[EXERCISE DETAILS]
If an entry below holds a picture, leave the picture out and print the rest exactly.
§
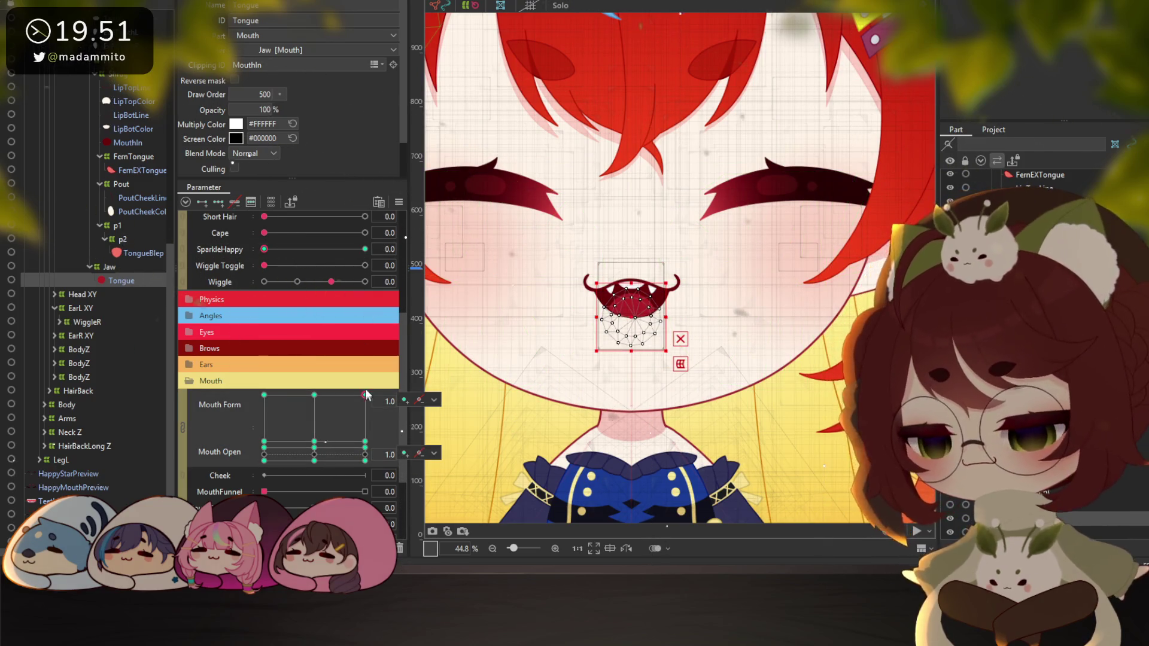
pyautogui.press('ctrl+z')
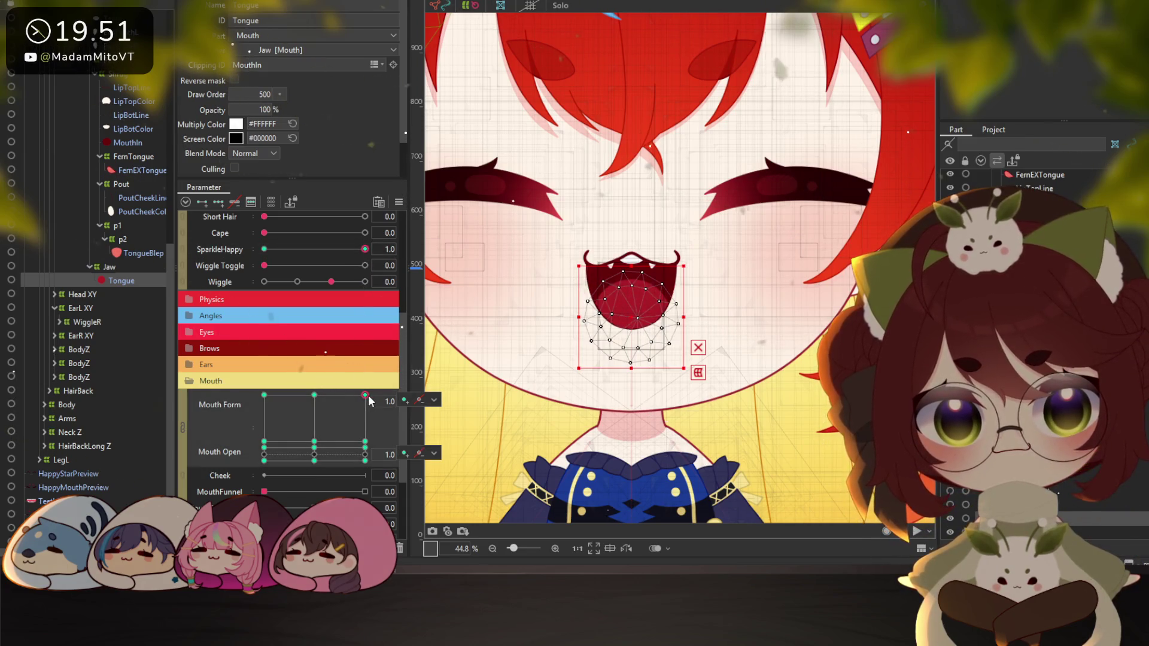
pyautogui.press('ctrl+z')
pyautogui.press('ctrl+z')
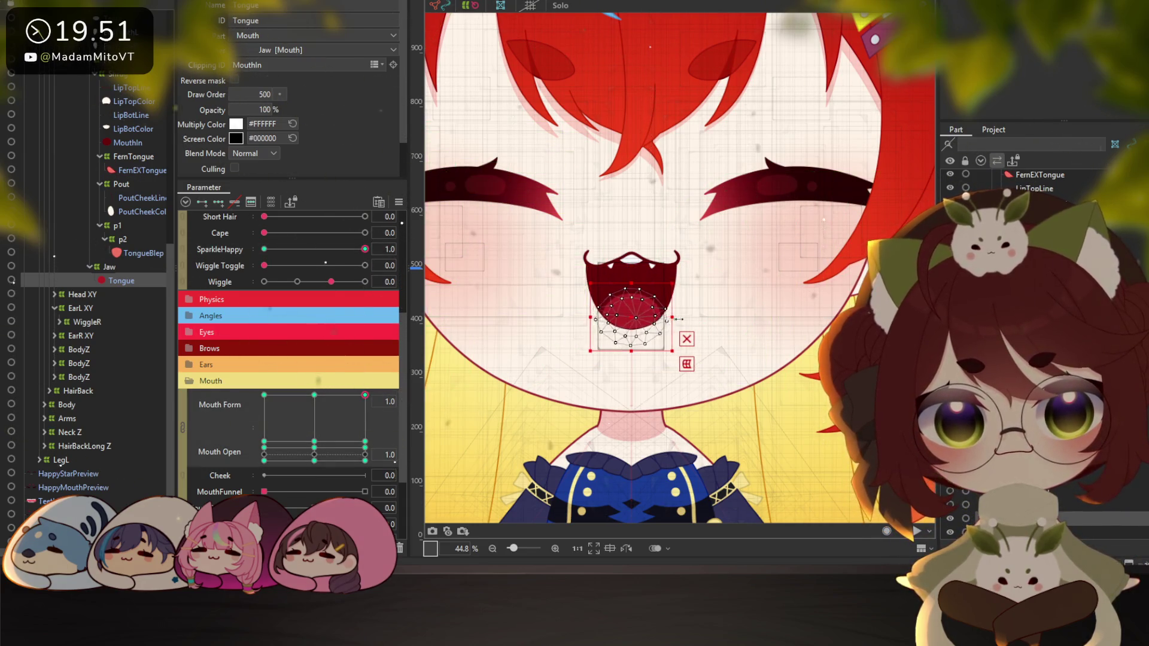
pyautogui.rightClick(106, 84)
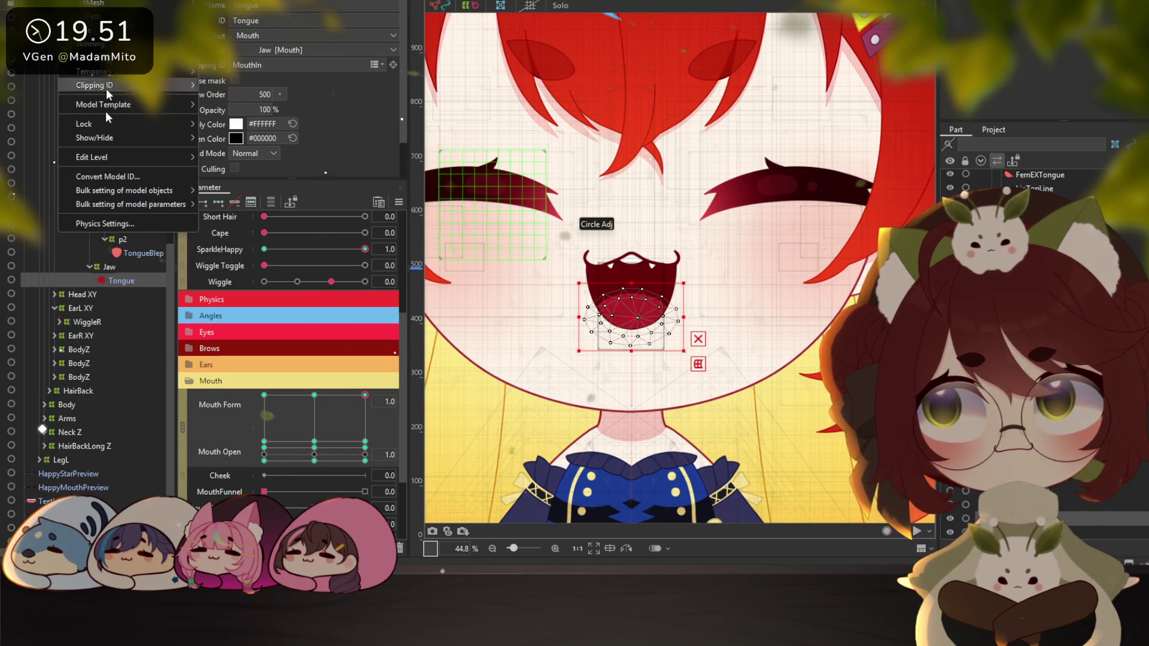
pyautogui.click(128, 219)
§
[SOLUTION]
pyautogui.press('ctrl+z')
pyautogui.press('ctrl+z')
pyautogui.press('ctrl+z')
pyautogui.rightClick(106, 84)
pyautogui.click(128, 219)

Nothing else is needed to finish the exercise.